But is it always just about us?

Of course, there are people we should not be with, and there are always people we would rather be with. People who think exactly as we do and confirm how wonderful we both are for believing what we both believe. Who simply "get us" and can finish our sentences, instead of the older people in our life who don’t and can’t. Who, in fact, have the audacity to suggest we might not always be on the right path.

The ultimate sin of the aged.

In Melina’s family her grandmother lives in a little house to the side of the big house. She has lived there as long as Melina can remember. When her mother and grandmother were not speaking to each other (which went on for years) the grandmother would come over to the big house as soon as the mom (her daughter) would leave to go into town. She would bring candy and play games and ask what they were watching on their big, old TV and then sit down and watch with them.

“We would play our espionage game with her when she would come over, hiding upstairs. But she would always find us,” says Melina.

Her grandmother is 89 years old and she and her mom are getting along better now that it is only the three of them on the farm.
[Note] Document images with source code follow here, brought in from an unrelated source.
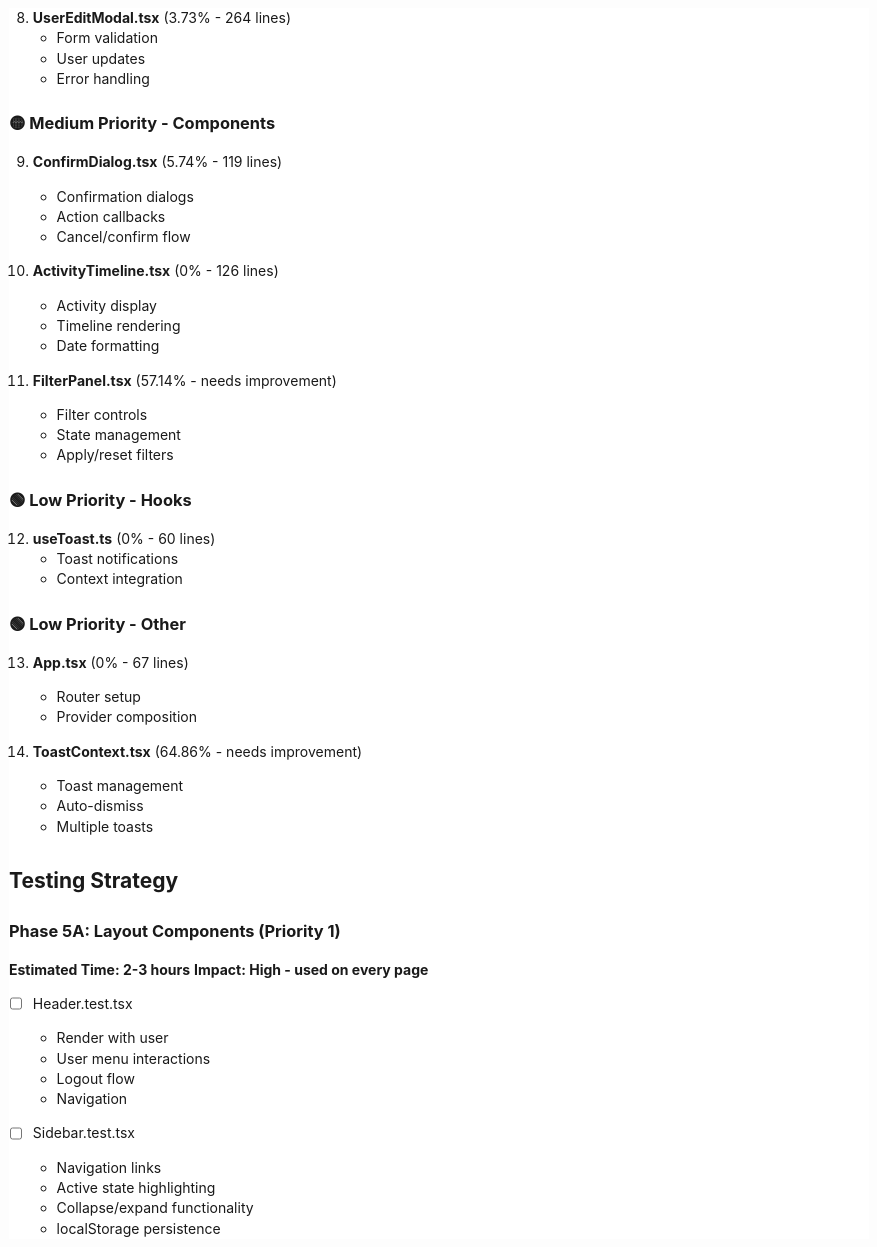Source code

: 8. **UserEditModal.tsx** (3.73% - 264 lines)
   - Form validation
   - User updates
   - Error handling

### 🟡 Medium Priority - Components
9. **ConfirmDialog.tsx** (5.74% - 119 lines)
   - Confirmation dialogs
   - Action callbacks
   - Cancel/confirm flow

10. **ActivityTimeline.tsx** (0% - 126 lines)
    - Activity display
    - Timeline rendering
    - Date formatting

11. **FilterPanel.tsx** (57.14% - needs improvement)
    - Filter controls
    - State management
    - Apply/reset filters

### 🟢 Low Priority - Hooks
12. **useToast.ts** (0% - 60 lines)
    - Toast notifications
    - Context integration

### 🟢 Low Priority - Other
13. **App.tsx** (0% - 67 lines)
    - Router setup
    - Provider composition

14. **ToastContext.tsx** (64.86% - needs improvement)
    - Toast management
    - Auto-dismiss
    - Multiple toasts

## Testing Strategy

### Phase 5A: Layout Components (Priority 1)
**Estimated Time: 2-3 hours**
**Impact: High - used on every page**

- [ ] Header.test.tsx
  - Render with user
  - User menu interactions
  - Logout flow
  - Navigation

- [ ] Sidebar.test.tsx
  - Navigation links
  - Active state highlighting
  - Collapse/expand functionality
  - localStorage persistence
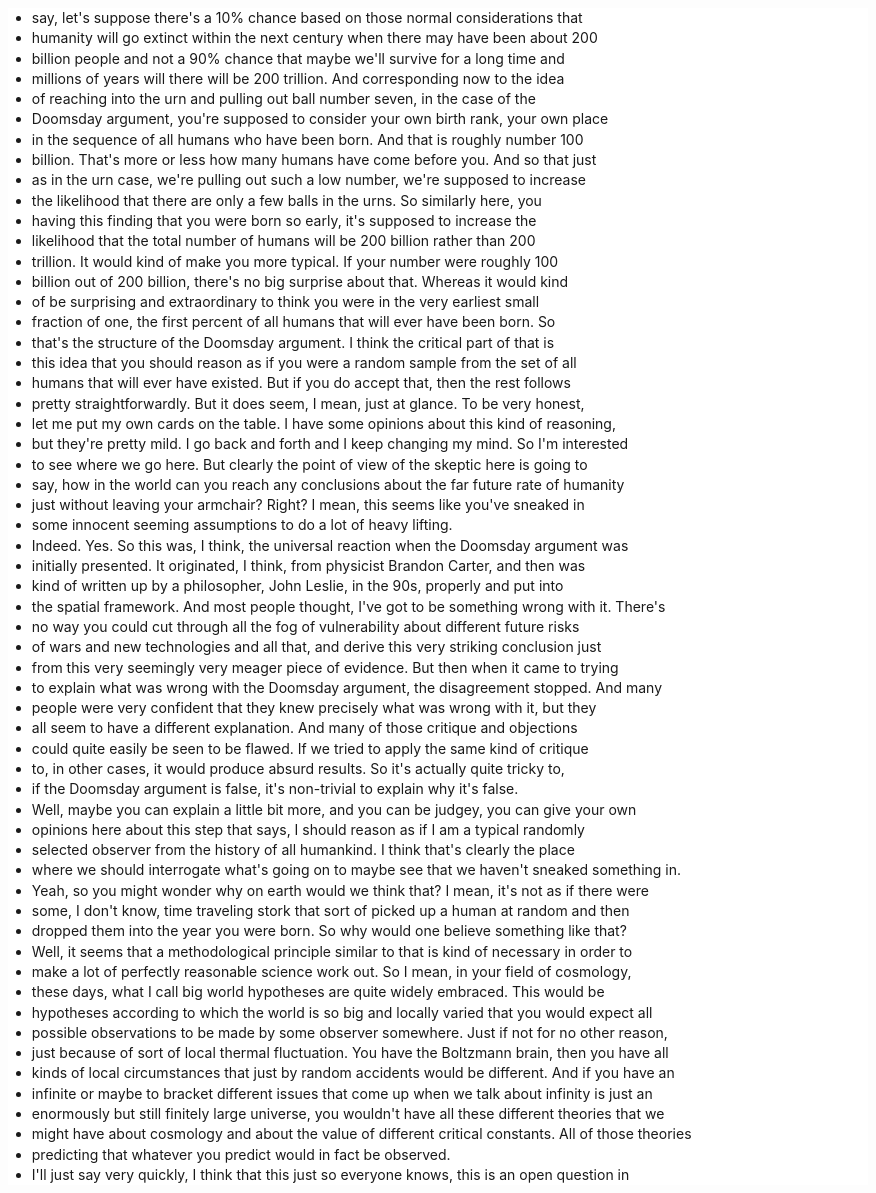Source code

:*  say, let's suppose there's a 10% chance based on those normal considerations that
*  humanity will go extinct within the next century when there may have been about 200
*  billion people and not a 90% chance that maybe we'll survive for a long time and
*  millions of years will there will be 200 trillion. And corresponding now to the idea
*  of reaching into the urn and pulling out ball number seven, in the case of the
*  Doomsday argument, you're supposed to consider your own birth rank, your own place
*  in the sequence of all humans who have been born. And that is roughly number 100
*  billion. That's more or less how many humans have come before you. And so that just
*  as in the urn case, we're pulling out such a low number, we're supposed to increase
*  the likelihood that there are only a few balls in the urns. So similarly here, you
*  having this finding that you were born so early, it's supposed to increase the
*  likelihood that the total number of humans will be 200 billion rather than 200
*  trillion. It would kind of make you more typical. If your number were roughly 100
*  billion out of 200 billion, there's no big surprise about that. Whereas it would kind
*  of be surprising and extraordinary to think you were in the very earliest small
*  fraction of one, the first percent of all humans that will ever have been born. So
*  that's the structure of the Doomsday argument. I think the critical part of that is
*  this idea that you should reason as if you were a random sample from the set of all
*  humans that will ever have existed. But if you do accept that, then the rest follows
*  pretty straightforwardly. But it does seem, I mean, just at glance. To be very honest,
*  let me put my own cards on the table. I have some opinions about this kind of reasoning,
*  but they're pretty mild. I go back and forth and I keep changing my mind. So I'm interested
*  to see where we go here. But clearly the point of view of the skeptic here is going to
*  say, how in the world can you reach any conclusions about the far future rate of humanity
*  just without leaving your armchair? Right? I mean, this seems like you've sneaked in
*  some innocent seeming assumptions to do a lot of heavy lifting.
*  Indeed. Yes. So this was, I think, the universal reaction when the Doomsday argument was
*  initially presented. It originated, I think, from physicist Brandon Carter, and then was
*  kind of written up by a philosopher, John Leslie, in the 90s, properly and put into
*  the spatial framework. And most people thought, I've got to be something wrong with it. There's
*  no way you could cut through all the fog of vulnerability about different future risks
*  of wars and new technologies and all that, and derive this very striking conclusion just
*  from this very seemingly very meager piece of evidence. But then when it came to trying
*  to explain what was wrong with the Doomsday argument, the disagreement stopped. And many
*  people were very confident that they knew precisely what was wrong with it, but they
*  all seem to have a different explanation. And many of those critique and objections
*  could quite easily be seen to be flawed. If we tried to apply the same kind of critique
*  to, in other cases, it would produce absurd results. So it's actually quite tricky to,
*  if the Doomsday argument is false, it's non-trivial to explain why it's false.
*  Well, maybe you can explain a little bit more, and you can be judgey, you can give your own
*  opinions here about this step that says, I should reason as if I am a typical randomly
*  selected observer from the history of all humankind. I think that's clearly the place
*  where we should interrogate what's going on to maybe see that we haven't sneaked something in.
*  Yeah, so you might wonder why on earth would we think that? I mean, it's not as if there were
*  some, I don't know, time traveling stork that sort of picked up a human at random and then
*  dropped them into the year you were born. So why would one believe something like that?
*  Well, it seems that a methodological principle similar to that is kind of necessary in order to
*  make a lot of perfectly reasonable science work out. So I mean, in your field of cosmology,
*  these days, what I call big world hypotheses are quite widely embraced. This would be
*  hypotheses according to which the world is so big and locally varied that you would expect all
*  possible observations to be made by some observer somewhere. Just if not for no other reason,
*  just because of sort of local thermal fluctuation. You have the Boltzmann brain, then you have all
*  kinds of local circumstances that just by random accidents would be different. And if you have an
*  infinite or maybe to bracket different issues that come up when we talk about infinity is just an
*  enormously but still finitely large universe, you wouldn't have all these different theories that we
*  might have about cosmology and about the value of different critical constants. All of those theories
*  predicting that whatever you predict would in fact be observed.
*  I'll just say very quickly, I think that this just so everyone knows, this is an open question in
When Melina visits to get fresh eggs and milk she helps with any chores that need doing.

“Do you see your grandmother when you go over?” I ask.

“No, not always,” she says.  “She only talks about death now and it's depressing. I tell her not to, but she still does. She’s very stubborn,”

“Maybe that’s why she’s still alive,” I say.

“Yes,” agrees Melina,” maybe.”

And ,suddenly, this woman I will never meet is part of my life. A stubborn French farm wife/mother/grandmother with strong opinions who has survived the war, the Germans, outlived her husband and an estrangement from her daughter and is now looking at death and wondering, “Will it be today or tomorrow?”

I like to think she can walk out to her farmyard and look at the animals and, like her granddaughter, admire the chickens and talk to the cows and smell the smells that tell her she is where she belongs.

With her family, on her farm, -- in France.


Note: Melina still lives in this region of France, in the Dordogne Valley, minutes from her parents and grandmother. She is a successful realtor.